** Opening Given entries block **

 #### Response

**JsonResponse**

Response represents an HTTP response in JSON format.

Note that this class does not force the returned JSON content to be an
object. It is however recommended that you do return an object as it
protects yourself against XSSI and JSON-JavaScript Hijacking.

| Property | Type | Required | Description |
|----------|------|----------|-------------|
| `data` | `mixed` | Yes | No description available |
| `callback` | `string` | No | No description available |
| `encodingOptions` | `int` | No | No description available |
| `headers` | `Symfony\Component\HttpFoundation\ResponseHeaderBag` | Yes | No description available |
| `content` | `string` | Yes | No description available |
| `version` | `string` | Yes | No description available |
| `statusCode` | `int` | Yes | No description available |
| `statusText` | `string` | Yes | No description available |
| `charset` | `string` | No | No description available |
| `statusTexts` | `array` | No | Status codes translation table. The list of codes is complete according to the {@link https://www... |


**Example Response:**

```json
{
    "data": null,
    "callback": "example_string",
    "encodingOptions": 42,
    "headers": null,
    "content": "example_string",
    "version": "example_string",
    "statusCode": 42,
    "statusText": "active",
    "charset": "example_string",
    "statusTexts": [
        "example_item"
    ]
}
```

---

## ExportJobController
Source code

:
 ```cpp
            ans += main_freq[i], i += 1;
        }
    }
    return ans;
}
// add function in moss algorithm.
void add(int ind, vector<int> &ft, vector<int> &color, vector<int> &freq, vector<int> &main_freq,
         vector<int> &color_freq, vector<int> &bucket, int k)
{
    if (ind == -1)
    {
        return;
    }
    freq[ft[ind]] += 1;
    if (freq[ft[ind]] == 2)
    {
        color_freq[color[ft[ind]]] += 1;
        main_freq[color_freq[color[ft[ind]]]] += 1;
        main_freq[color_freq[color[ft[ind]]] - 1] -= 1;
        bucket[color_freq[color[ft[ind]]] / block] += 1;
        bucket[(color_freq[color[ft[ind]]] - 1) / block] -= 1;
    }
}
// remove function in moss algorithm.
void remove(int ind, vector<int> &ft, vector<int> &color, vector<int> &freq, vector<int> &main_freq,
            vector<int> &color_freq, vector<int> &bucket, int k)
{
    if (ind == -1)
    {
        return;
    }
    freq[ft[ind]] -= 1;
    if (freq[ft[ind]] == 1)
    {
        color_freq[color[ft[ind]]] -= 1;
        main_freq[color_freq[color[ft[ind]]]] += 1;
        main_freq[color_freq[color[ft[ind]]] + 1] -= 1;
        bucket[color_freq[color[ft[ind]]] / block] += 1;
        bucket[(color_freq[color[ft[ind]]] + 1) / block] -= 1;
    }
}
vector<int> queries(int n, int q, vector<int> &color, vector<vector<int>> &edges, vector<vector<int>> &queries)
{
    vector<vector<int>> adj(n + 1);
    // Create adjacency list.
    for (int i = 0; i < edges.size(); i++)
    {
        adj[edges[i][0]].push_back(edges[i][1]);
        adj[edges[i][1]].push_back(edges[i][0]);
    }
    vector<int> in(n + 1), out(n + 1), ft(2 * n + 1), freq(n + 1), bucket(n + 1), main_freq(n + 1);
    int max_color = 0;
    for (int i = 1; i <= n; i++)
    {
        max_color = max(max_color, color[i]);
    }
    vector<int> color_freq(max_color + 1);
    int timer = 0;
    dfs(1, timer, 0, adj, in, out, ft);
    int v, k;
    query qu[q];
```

** Closing Given entries block **

**Exercise requirements**.
Reproduce the data, keeping every line exactly the same.

**Exercise response**.
 #### Response

**JsonResponse**

Response represents an HTTP response in JSON format.

Note that this class does not force the returned JSON content to be an
object. It is however recommended that you do return an object as it
protects yourself against XSSI and JSON-JavaScript Hijacking.

| Property | Type | Required | Description |
|----------|------|----------|-------------|
| `data` | `mixed` | Yes | No description available |
| `callback` | `string` | No | No description available |
| `encodingOptions` | `int` | No | No description available |
| `headers` | `Symfony\Component\HttpFoundation\ResponseHeaderBag` | Yes | No description available |
| `content` | `string` | Yes | No description available |
| `version` | `string` | Yes | No description available |
| `statusCode` | `int` | Yes | No description available |
| `statusText` | `string` | Yes | No description available |
| `charset` | `string` | No | No description available |
| `statusTexts` | `array` | No | Status codes translation table. The list of codes is complete according to the {@link https://www... |


**Example Response:**

```json
{
    "data": null,
    "callback": "example_string",
    "encodingOptions": 42,
    "headers": null,
    "content": "example_string",
    "version": "example_string",
    "statusCode": 42,
    "statusText": "active",
    "charset": "example_string",
    "statusTexts": [
        "example_item"
    ]
}
```

---

## ExportJobController
Source code

:
 ```cpp
            ans += main_freq[i], i += 1;
        }
    }
    return ans;
}
// add function in moss algorithm.
void add(int ind, vector<int> &ft, vector<int> &color, vector<int> &freq, vector<int> &main_freq,
         vector<int> &color_freq, vector<int> &bucket, int k)
{
    if (ind == -1)
    {
        return;
    }
    freq[ft[ind]] += 1;
    if (freq[ft[ind]] == 2)
    {
        color_freq[color[ft[ind]]] += 1;
        main_freq[color_freq[color[ft[ind]]]] += 1;
        main_freq[color_freq[color[ft[ind]]] - 1] -= 1;
        bucket[color_freq[color[ft[ind]]] / block] += 1;
        bucket[(color_freq[color[ft[ind]]] - 1) / block] -= 1;
    }
}
// remove function in moss algorithm.
void remove(int ind, vector<int> &ft, vector<int> &color, vector<int> &freq, vector<int> &main_freq,
            vector<int> &color_freq, vector<int> &bucket, int k)
{
    if (ind == -1)
    {
        return;
    }
    freq[ft[ind]] -= 1;
    if (freq[ft[ind]] == 1)
    {
        color_freq[color[ft[ind]]] -= 1;
        main_freq[color_freq[color[ft[ind]]]] += 1;
        main_freq[color_freq[color[ft[ind]]] + 1] -= 1;
        bucket[color_freq[color[ft[ind]]] / block] += 1;
        bucket[(color_freq[color[ft[ind]]] + 1) / block] -= 1;
    }
}
vector<int> queries(int n, int q, vector<int> &color, vector<vector<int>> &edges, vector<vector<int>> &queries)
{
    vector<vector<int>> adj(n + 1);
    // Create adjacency list.
    for (int i = 0; i < edges.size(); i++)
    {
        adj[edges[i][0]].push_back(edges[i][1]);
        adj[edges[i][1]].push_back(edges[i][0]);
    }
    vector<int> in(n + 1), out(n + 1), ft(2 * n + 1), freq(n + 1), bucket(n + 1), main_freq(n + 1);
    int max_color = 0;
    for (int i = 1; i <= n; i++)
    {
        max_color = max(max_color, color[i]);
    }
    vector<int> color_freq(max_color + 1);
    int timer = 0;
    dfs(1, timer, 0, adj, in, out, ft);
    int v, k;
    query qu[q];
```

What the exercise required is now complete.